The men behind the signs - Sheriff's Chief Deputy Richard K. Jones and Springboro police officer Dale S. Richter - want to assume the seat of Sheriff Harold Don Gabbard, who retires at the end of this year after heading the department since 1993.
Jones' name and face were familiar in the county before the campaign began; Richter was virtually unknown.
Jones also has the advantage of being a Republican in a Republican-dominated county. He has amassed a $137,000 campaign fund, the largest of any Butler County candidate on the Nov. 2 slate. That includes $10,000 from the county Republican party and numerous small contributions from businesses, citizens and current sheriff's employees.
Richter, a Republican who turned Democrat, has had to bankroll his own campaign. A successful cattle farmer, he loaned $39,500 to his election effort and reported just one $25 contribution from a citizen on his latest expense report
Richter received no money from the Democratic party.
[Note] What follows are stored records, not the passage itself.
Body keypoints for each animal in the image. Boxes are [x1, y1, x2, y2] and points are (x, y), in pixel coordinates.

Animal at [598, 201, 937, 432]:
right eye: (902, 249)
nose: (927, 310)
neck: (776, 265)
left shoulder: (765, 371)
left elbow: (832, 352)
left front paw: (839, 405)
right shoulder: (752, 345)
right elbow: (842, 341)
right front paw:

That's because the party had nothing to spare, said Rusty Thomas, the Democrats' political director.
"To be a Democrat and run in this county, you have to really want what you're running for," Thomas said, noting Butler Republicans outnumber Democrats 2-to-1. "You have to be willing to handle most of the burden yourself."
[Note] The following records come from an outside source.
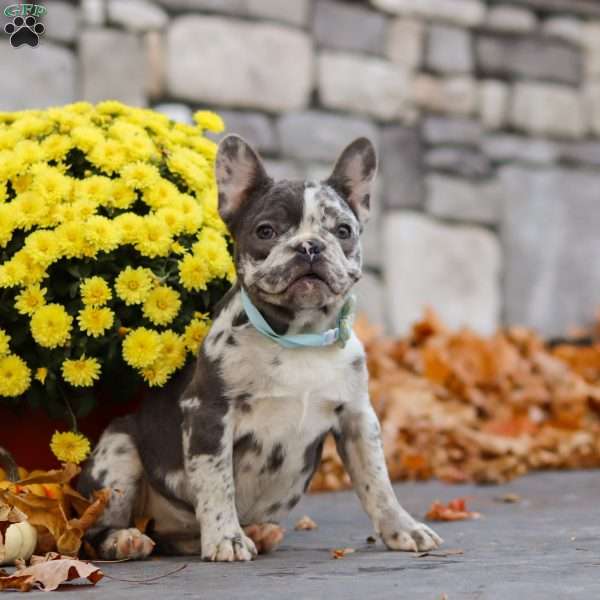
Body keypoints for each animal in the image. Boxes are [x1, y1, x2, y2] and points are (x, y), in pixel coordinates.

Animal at [79, 136, 442, 564]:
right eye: (266, 231)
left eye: (343, 230)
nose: (309, 246)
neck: (299, 336)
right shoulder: (210, 415)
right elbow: (217, 482)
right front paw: (226, 538)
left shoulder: (357, 418)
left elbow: (378, 482)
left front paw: (403, 528)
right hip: (118, 450)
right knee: (93, 528)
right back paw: (125, 539)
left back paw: (257, 532)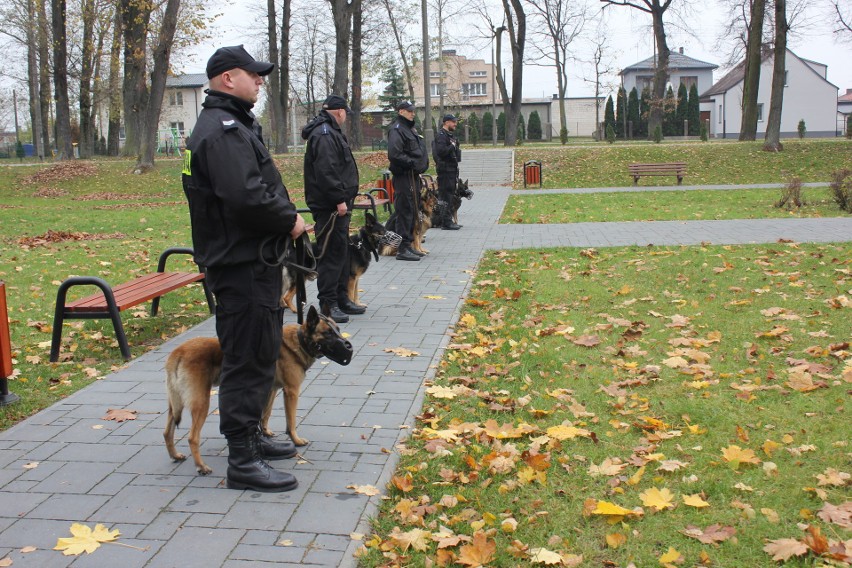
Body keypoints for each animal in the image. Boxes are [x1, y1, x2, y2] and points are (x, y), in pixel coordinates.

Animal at [163, 306, 352, 474]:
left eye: (337, 329)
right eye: (328, 333)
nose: (348, 346)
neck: (299, 341)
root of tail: (178, 353)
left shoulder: (270, 390)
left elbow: (264, 414)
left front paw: (265, 434)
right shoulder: (291, 391)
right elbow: (291, 421)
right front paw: (296, 440)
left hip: (175, 404)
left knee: (167, 432)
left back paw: (175, 455)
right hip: (201, 402)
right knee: (192, 438)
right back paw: (201, 466)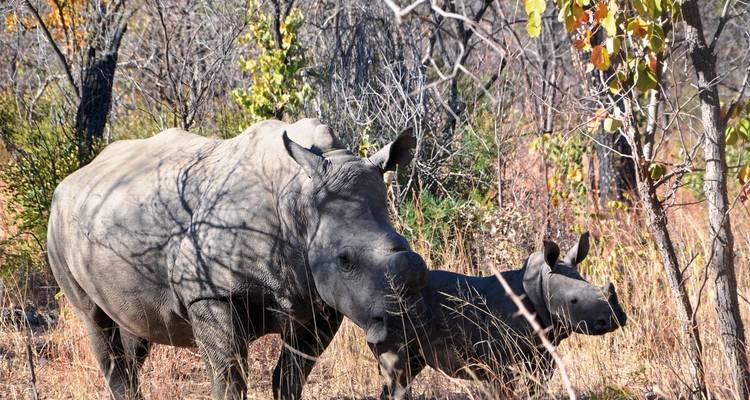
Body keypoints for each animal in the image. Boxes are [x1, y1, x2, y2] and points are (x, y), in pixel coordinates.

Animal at [46, 118, 429, 400]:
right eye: (345, 260)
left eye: (404, 246)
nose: (407, 343)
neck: (299, 200)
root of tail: (74, 177)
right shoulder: (210, 293)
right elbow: (229, 378)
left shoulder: (319, 301)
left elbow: (289, 377)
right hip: (57, 225)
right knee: (96, 323)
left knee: (133, 330)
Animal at [372, 232, 627, 399]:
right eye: (574, 301)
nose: (615, 319)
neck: (540, 286)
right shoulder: (499, 359)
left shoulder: (543, 353)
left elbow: (537, 388)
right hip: (393, 317)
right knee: (398, 372)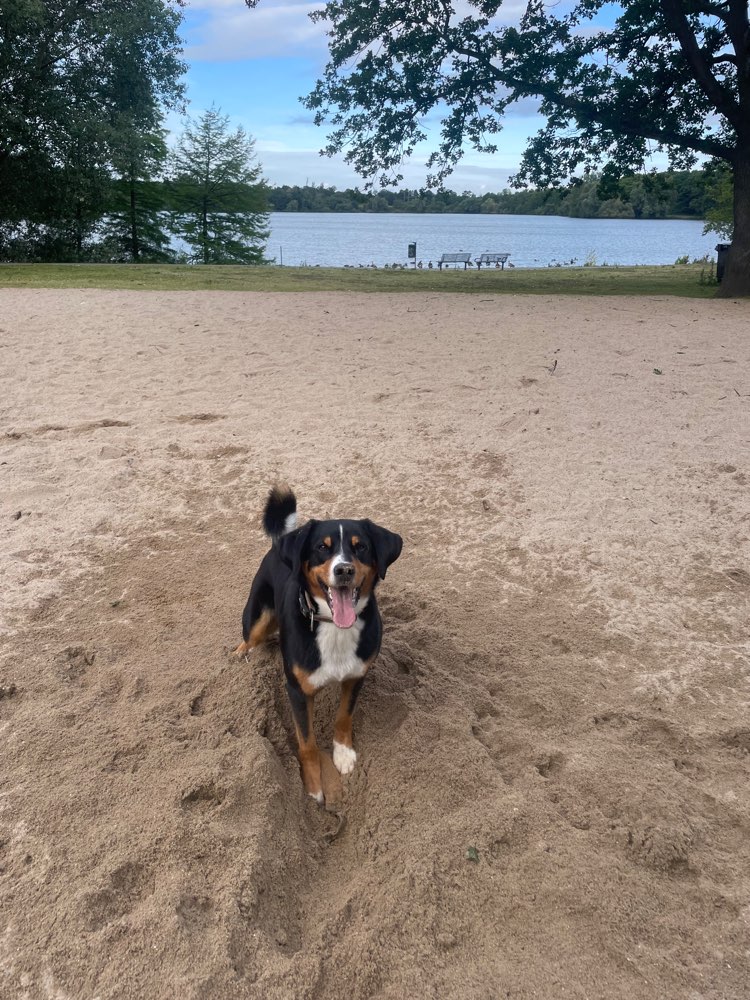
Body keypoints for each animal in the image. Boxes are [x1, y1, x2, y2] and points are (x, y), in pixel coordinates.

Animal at [235, 486, 402, 804]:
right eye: (322, 548)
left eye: (361, 547)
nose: (344, 570)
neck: (334, 627)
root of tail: (280, 542)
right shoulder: (298, 691)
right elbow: (307, 743)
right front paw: (313, 784)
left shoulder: (356, 675)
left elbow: (344, 716)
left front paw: (343, 753)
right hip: (257, 617)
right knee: (249, 638)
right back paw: (242, 655)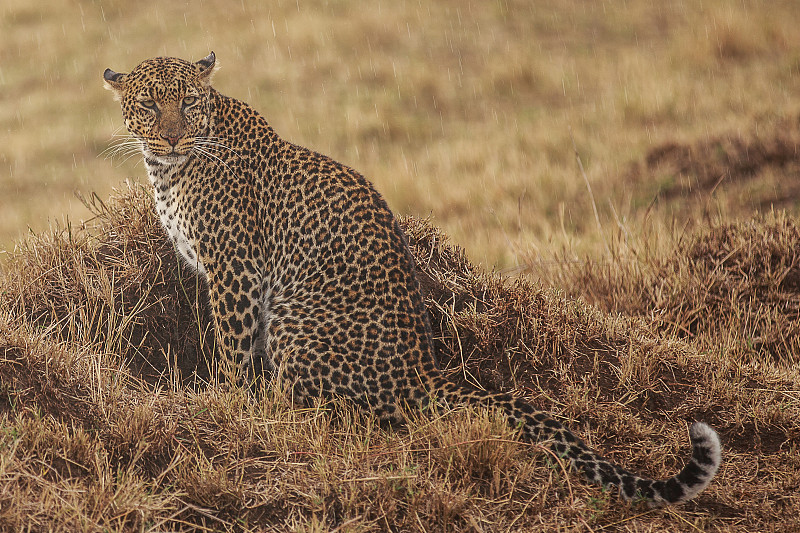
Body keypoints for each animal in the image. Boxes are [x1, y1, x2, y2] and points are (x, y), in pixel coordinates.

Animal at [103, 52, 720, 504]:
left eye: (187, 102)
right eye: (149, 104)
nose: (173, 137)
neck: (169, 169)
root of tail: (425, 367)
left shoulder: (235, 269)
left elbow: (233, 350)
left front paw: (228, 408)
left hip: (295, 319)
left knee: (357, 416)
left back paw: (287, 413)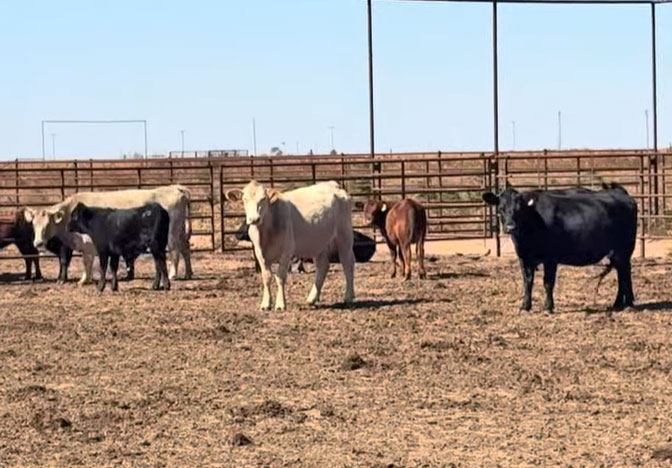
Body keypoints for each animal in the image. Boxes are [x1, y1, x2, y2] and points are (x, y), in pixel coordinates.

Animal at [24, 185, 192, 283]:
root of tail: (177, 188)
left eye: (47, 224)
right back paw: (188, 273)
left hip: (171, 232)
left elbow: (87, 261)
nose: (38, 243)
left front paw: (84, 280)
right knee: (185, 248)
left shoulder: (88, 243)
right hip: (181, 229)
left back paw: (173, 274)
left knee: (175, 249)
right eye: (33, 224)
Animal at [225, 180, 355, 310]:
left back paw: (349, 297)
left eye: (263, 199)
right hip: (318, 243)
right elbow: (266, 277)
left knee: (348, 263)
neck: (266, 233)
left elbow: (280, 276)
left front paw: (280, 304)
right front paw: (266, 303)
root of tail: (333, 184)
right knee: (322, 266)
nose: (254, 219)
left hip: (344, 235)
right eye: (245, 199)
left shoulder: (286, 252)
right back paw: (312, 298)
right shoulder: (259, 253)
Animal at [482, 183, 637, 312]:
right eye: (500, 209)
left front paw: (548, 307)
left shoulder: (550, 258)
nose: (510, 227)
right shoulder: (524, 258)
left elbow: (548, 282)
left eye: (519, 209)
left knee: (625, 274)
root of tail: (621, 193)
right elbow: (527, 282)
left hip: (623, 251)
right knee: (621, 273)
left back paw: (628, 304)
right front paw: (525, 306)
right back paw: (618, 304)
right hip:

But Jones "has not taken one thing for granted," said Joe Statzer, Republican party spokesman.
"He has been at every function, and he's done it all year, not just during the campaign season," Statzer said. "His signs are everywhere."
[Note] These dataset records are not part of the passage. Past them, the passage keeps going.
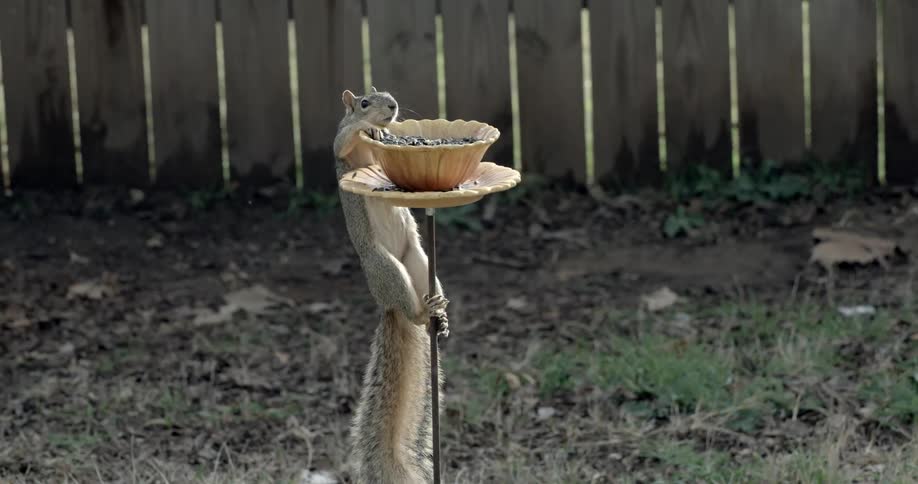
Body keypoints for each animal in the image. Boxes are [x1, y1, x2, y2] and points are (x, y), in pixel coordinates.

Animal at [334, 87, 449, 484]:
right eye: (364, 103)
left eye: (388, 94)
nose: (393, 107)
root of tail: (389, 305)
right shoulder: (342, 147)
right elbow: (343, 142)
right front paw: (369, 130)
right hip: (387, 267)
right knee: (411, 310)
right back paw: (422, 313)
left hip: (419, 260)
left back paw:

Jones has served as the Butler sheriff's second-in-command for 11 years.
During 1990-91, Richter worked short stints for the Milford Police Department and the Butler County Sheriff's Office before joining the Springboro force.
Richter says he has something Jones doesn't: experience as a road officer.
"I fight crime every day and I see it from a real-life perspective," he said, "not from behind a big desk."
But Jones said Richter's background hasn't prepared him for the responsibilities.
"You can't just want to be sheriff. You've got to be trained to be the sheriff," Jones said. "I am probably the most-educated and trained person to ever seek the office of sheriff in this county."
Enquirer reporter John Kiesewetter contributed.